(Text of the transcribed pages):
::::
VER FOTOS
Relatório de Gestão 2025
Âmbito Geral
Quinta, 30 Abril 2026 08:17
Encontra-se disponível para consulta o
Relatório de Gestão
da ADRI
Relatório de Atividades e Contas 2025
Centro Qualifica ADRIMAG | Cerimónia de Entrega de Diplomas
::::
(TO-DO ITEM):
Rewrite the lines of the data, changing each "Relatório de Gestão" to "Relatório Anual" and keeping everything else the same.

(TASK ANSWER):
VER FOTOS
Relatório Anual 2025
Âmbito Geral
Quinta, 30 Abril 2026 08:17
Encontra-se disponível para consulta o
Relatório Anual
da ADRI
Relatório de Atividades e Contas 2025
Centro Qualifica ADRIMAG | Cerimónia de Entrega de Diplomas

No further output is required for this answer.